Menace actors have been found out distributing a new credential stealer created in AutoHotkey (AHK) scripting language as portion of an ongoing campaign that started out early 2020.
Shoppers of monetary institutions in the US and Canada are among the the primary targets for credential exfiltration, with a specific concentration on financial institutions this sort of as Scotiabank, Royal Bank of Canada, HSBC, Alterna Financial institution, Funds Just one, Manulife, and EQ Bank. Also bundled in the listing is an Indian banking company ICICI Bank.
AutoHotkey is an open up-source custom scripting language for Microsoft Home windows aimed at offering simple hotkeys for macro-creation and program automation that allows customers to automate repetitive jobs in any Windows software.
The multi-stage an infection chain commences with a malware-laced Excel file which is embedded with a Visual Primary for Applications (VBA) AutoOpen macro, which is subsequently used to drop and execute the downloader customer script (“adb.ahk”) via a legit portable AHK script compiler executable (“adb.exe”).
The downloader shopper script is also liable for achieving persistence, profiling victims, and downloading and working extra AHK scripts from command-and-manage (C&C) servers located in the US, the Netherlands, and Sweden.
What tends to make this malware various is that as a substitute of obtaining commands specifically from the C&C server, it downloads and executes AHK scripts to carry out diverse tasks.
“By performing this, the attacker can make your mind up to add a precise script to obtain tailored responsibilities for every person or group of end users,” Pattern Micro researchers stated in an evaluation. “This also prevents the primary elements from currently being uncovered publicly, exclusively to other scientists or to sandboxes.”

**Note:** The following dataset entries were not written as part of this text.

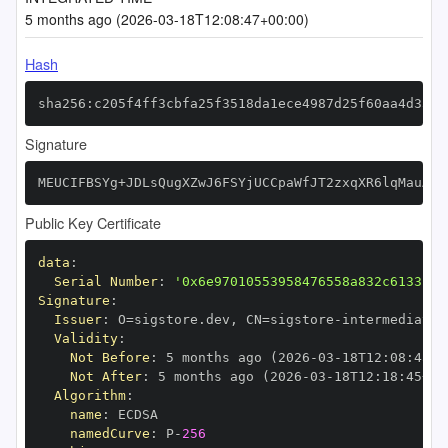
5 months ago (2026-03-18T12:08:47+00:00)
Hash
sha256:c205f4ff3cbfa25f3518da1ece4987d25f60aa4d33eb
Signature
MEUCIFBSYg+JDLsQugXZwJ6FSYjUCCpaWfJT2zxqXR6lqMauAiE
Public Key Certificate
data
:
Serial Number
:
'0x6e97010553958476558a832c6133cc2
Signature
:
Issuer
:
 O=sigstore.dev
,
 CN=sigstore
-
Validity
:
Not Before
:
 5 months ago (2026
-
03
-
18T12
:
08
:
45+0
Not After
:
 5 months ago (2026
-
03
-
18T12
:
18
:
45+00
Algorithm
:
name
:
namedCurve
:
 P
-
256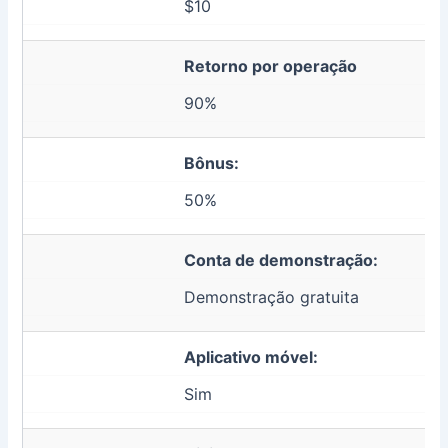
$10
Retorno por operação
90%
Bônus:
50%
Conta de demonstração:
Demonstração gratuita
Aplicativo móvel:
Sim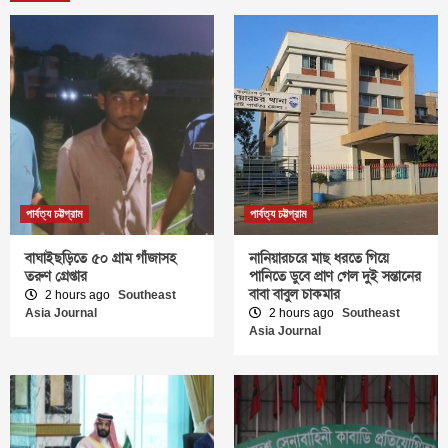
পার্বত্য চট্টগ্রাম
পার্বত্য চট্টগ্রাম
বাঘাইছড়িতে ৫০ গ্রাম গাঁজাসহ
নানিয়ারচরে মাছ ধরতে গিয়ে
তরুণ গ্রেপ্তার
পানিতে ডুবে প্রাণ গেল দুই সন্তানের
বাবা বাবুল চাকমার
2 hours ago
Southeast
Asia Journal
2 hours ago
Southeast
Asia Journal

Main among the them is a credential stealer that targets numerous browsers this kind of as Google Chrome, Opera, Microsoft Edge, and much more. Once mounted, the stealer also tries to download an SQLite module (“sqlite3.dll”) on the infected equipment, working with it to accomplish SQL queries towards the SQLite databases inside of browsers’ application folders.

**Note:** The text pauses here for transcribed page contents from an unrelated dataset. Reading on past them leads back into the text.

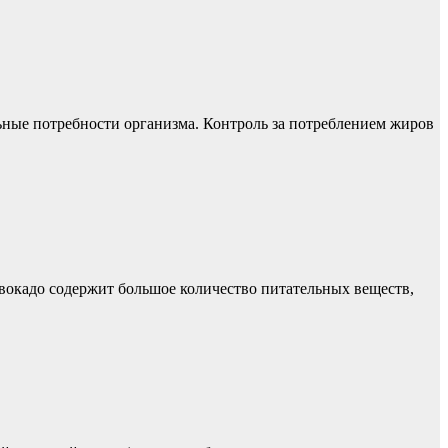
ые потребности организма. Контроль за потреблением жиров
Авокадо содержит большое количество питательных веществ,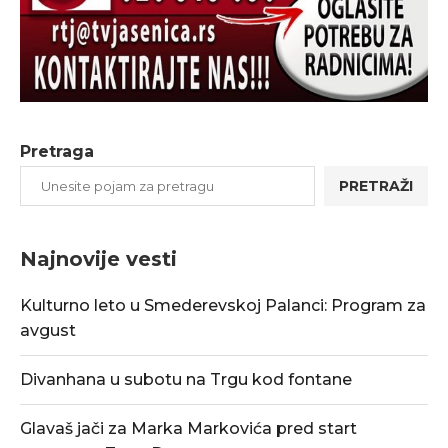
Pretraga
PRETRAŽI
Najnovije vesti
Kulturno leto u Smederevskoj Palanci: Program za
avgust
Divanhana u subotu na Trgu kod fontane
Glavaš jači za Marka Markovića pred start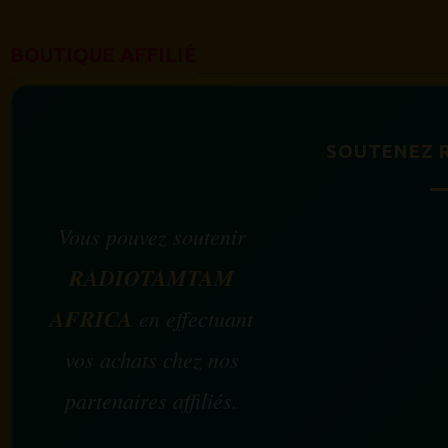
BOUTIQUE AFFILIÉ
SOUTENEZ 
Vous pouvez soutenir
RADIOTAMTAM
AFRICA
en effectuant
vos achats chez nos
partenaires affiliés.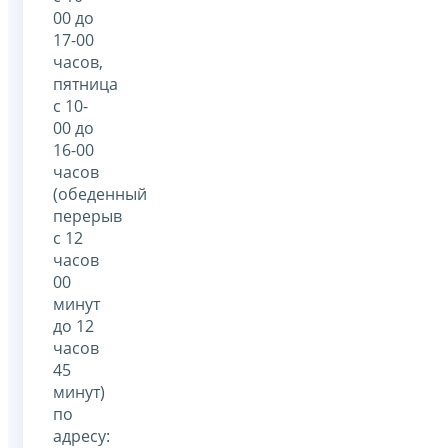
00 до
17-00
часов,
пятница
с 10-
00 до
16-00
часов
(обеденный
перерыв
с 12
часов
00
минут
до 12
часов
45
минут)
по
адресу: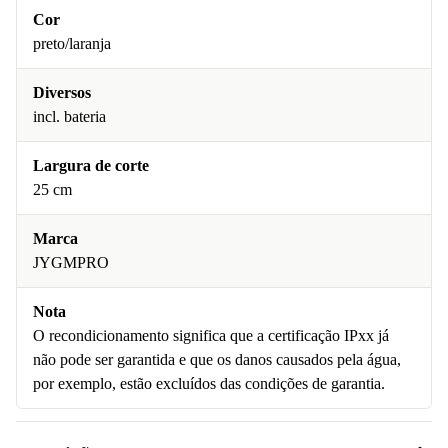
Cor
preto/laranja
Diversos
incl. bateria
Largura de corte
25 cm
Marca
JYGMPRO
Nota
O recondicionamento significa que a certificação IPxx já
não pode ser garantida e que os danos causados pela água,
por exemplo, estão excluídos das condições de garantia.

In the ultimate step, the stealer collects and decrypts qualifications from browsers and exfiltrates the information to the C&C server in plaintext through an HTTP Post request.

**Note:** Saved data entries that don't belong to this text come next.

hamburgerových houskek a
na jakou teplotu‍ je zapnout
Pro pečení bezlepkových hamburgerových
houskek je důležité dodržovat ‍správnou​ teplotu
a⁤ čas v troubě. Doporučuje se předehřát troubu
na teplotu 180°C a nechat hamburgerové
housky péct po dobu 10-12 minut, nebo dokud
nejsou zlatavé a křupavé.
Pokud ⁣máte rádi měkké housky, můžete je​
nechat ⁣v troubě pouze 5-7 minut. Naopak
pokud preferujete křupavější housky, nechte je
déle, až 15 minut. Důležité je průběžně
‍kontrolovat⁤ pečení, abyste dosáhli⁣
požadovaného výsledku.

Noting that the malware factors are “well arranged at the code level,” the scientists advise the inclusion of use instructions (composed in Russian) could suggest a “hack-for-retain the services of” team which is powering the assault chain’s generation and is supplying it to some others as a support.
“By utilizing a scripting language that lacks a created-in compiler within just a victim’s running program, loading malicious factors to accomplish numerous duties individually, and modifying the C&C server frequently, the attacker has been capable to disguise their intention from sandboxes,” the researchers concluded.